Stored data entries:
--- START ---

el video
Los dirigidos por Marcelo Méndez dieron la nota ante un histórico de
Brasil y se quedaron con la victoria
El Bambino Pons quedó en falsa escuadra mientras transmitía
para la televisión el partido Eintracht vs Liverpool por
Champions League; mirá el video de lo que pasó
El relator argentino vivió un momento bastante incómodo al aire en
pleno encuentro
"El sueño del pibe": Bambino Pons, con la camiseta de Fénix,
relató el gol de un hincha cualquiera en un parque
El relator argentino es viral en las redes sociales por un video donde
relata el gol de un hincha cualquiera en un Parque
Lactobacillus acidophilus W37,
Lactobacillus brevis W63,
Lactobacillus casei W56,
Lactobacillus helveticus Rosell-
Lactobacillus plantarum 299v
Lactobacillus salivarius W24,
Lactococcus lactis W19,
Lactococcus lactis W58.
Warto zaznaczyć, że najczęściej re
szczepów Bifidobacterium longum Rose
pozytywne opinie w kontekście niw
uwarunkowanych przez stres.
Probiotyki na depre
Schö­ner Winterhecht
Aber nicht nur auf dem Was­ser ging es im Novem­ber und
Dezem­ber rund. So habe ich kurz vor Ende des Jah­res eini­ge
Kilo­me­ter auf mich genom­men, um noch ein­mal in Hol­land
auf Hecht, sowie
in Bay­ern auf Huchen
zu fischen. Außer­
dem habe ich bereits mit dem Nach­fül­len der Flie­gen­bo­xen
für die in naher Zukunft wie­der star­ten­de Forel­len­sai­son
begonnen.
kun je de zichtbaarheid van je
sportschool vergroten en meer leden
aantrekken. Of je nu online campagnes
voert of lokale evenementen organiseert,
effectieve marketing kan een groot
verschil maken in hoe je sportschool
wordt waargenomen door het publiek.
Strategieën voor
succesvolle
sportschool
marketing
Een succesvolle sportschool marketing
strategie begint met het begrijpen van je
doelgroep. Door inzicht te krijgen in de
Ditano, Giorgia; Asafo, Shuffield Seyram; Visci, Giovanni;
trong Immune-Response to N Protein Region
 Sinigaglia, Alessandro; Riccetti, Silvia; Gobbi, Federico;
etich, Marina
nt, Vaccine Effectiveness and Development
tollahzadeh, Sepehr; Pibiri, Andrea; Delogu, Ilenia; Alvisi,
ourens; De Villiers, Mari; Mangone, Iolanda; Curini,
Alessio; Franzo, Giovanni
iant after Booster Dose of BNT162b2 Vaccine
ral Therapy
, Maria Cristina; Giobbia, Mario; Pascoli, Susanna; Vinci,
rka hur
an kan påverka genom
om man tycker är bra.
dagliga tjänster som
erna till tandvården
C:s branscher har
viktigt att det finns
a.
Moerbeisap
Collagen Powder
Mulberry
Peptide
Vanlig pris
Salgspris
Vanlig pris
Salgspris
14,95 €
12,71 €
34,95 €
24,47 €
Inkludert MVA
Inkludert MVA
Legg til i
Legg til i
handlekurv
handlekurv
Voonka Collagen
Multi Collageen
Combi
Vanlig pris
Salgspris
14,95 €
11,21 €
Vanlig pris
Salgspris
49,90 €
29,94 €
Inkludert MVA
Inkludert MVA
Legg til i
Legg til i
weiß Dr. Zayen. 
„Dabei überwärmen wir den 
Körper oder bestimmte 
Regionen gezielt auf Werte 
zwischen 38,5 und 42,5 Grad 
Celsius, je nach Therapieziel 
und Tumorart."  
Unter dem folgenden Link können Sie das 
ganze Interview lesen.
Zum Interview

--- END ---

_Instructions for the task_.
Set every entry down once more, exactly as written above.

_Worked solution_.
el video
Los dirigidos por Marcelo Méndez dieron la nota ante un histórico de
Brasil y se quedaron con la victoria
El Bambino Pons quedó en falsa escuadra mientras transmitía
para la televisión el partido Eintracht vs Liverpool por
Champions League; mirá el video de lo que pasó
El relator argentino vivió un momento bastante incómodo al aire en
pleno encuentro
"El sueño del pibe": Bambino Pons, con la camiseta de Fénix,
relató el gol de un hincha cualquiera en un parque
El relator argentino es viral en las redes sociales por un video donde
relata el gol de un hincha cualquiera en un Parque
Lactobacillus acidophilus W37,
Lactobacillus brevis W63,
Lactobacillus casei W56,
Lactobacillus helveticus Rosell-
Lactobacillus plantarum 299v
Lactobacillus salivarius W24,
Lactococcus lactis W19,
Lactococcus lactis W58.
Warto zaznaczyć, że najczęściej re
szczepów Bifidobacterium longum Rose
pozytywne opinie w kontekście niw
uwarunkowanych przez stres.
Probiotyki na depre
Schö­ner Winterhecht
Aber nicht nur auf dem Was­ser ging es im Novem­ber und
Dezem­ber rund. So habe ich kurz vor Ende des Jah­res eini­ge
Kilo­me­ter auf mich genom­men, um noch ein­mal in Hol­land
auf Hecht, sowie
in Bay­ern auf Huchen
zu fischen. Außer­
dem habe ich bereits mit dem Nach­fül­len der Flie­gen­bo­xen
für die in naher Zukunft wie­der star­ten­de Forel­len­sai­son
begonnen.
kun je de zichtbaarheid van je
sportschool vergroten en meer leden
aantrekken. Of je nu online campagnes
voert of lokale evenementen organiseert,
effectieve marketing kan een groot
verschil maken in hoe je sportschool
wordt waargenomen door het publiek.
Strategieën voor
succesvolle
sportschool
marketing
Een succesvolle sportschool marketing
strategie begint met het begrijpen van je
doelgroep. Door inzicht te krijgen in de
Ditano, Giorgia; Asafo, Shuffield Seyram; Visci, Giovanni;
trong Immune-Response to N Protein Region
 Sinigaglia, Alessandro; Riccetti, Silvia; Gobbi, Federico;
etich, Marina
nt, Vaccine Effectiveness and Development
tollahzadeh, Sepehr; Pibiri, Andrea; Delogu, Ilenia; Alvisi,
ourens; De Villiers, Mari; Mangone, Iolanda; Curini,
Alessio; Franzo, Giovanni
iant after Booster Dose of BNT162b2 Vaccine
ral Therapy
, Maria Cristina; Giobbia, Mario; Pascoli, Susanna; Vinci,
rka hur
an kan påverka genom
om man tycker är bra.
dagliga tjänster som
erna till tandvården
C:s branscher har
viktigt att det finns
a.
Moerbeisap
Collagen Powder
Mulberry
Peptide
Vanlig pris
Salgspris
Vanlig pris
Salgspris
14,95 €
12,71 €
34,95 €
24,47 €
Inkludert MVA
Inkludert MVA
Legg til i
Legg til i
handlekurv
handlekurv
Voonka Collagen
Multi Collageen
Combi
Vanlig pris
Salgspris
14,95 €
11,21 €
Vanlig pris
Salgspris
49,90 €
29,94 €
Inkludert MVA
Inkludert MVA
Legg til i
Legg til i
weiß Dr. Zayen. 
„Dabei überwärmen wir den 
Körper oder bestimmte 
Regionen gezielt auf Werte 
zwischen 38,5 und 42,5 Grad 
Celsius, je nach Therapieziel 
und Tumorart."  
Unter dem folgenden Link können Sie das 
ganze Interview lesen.
Zum Interview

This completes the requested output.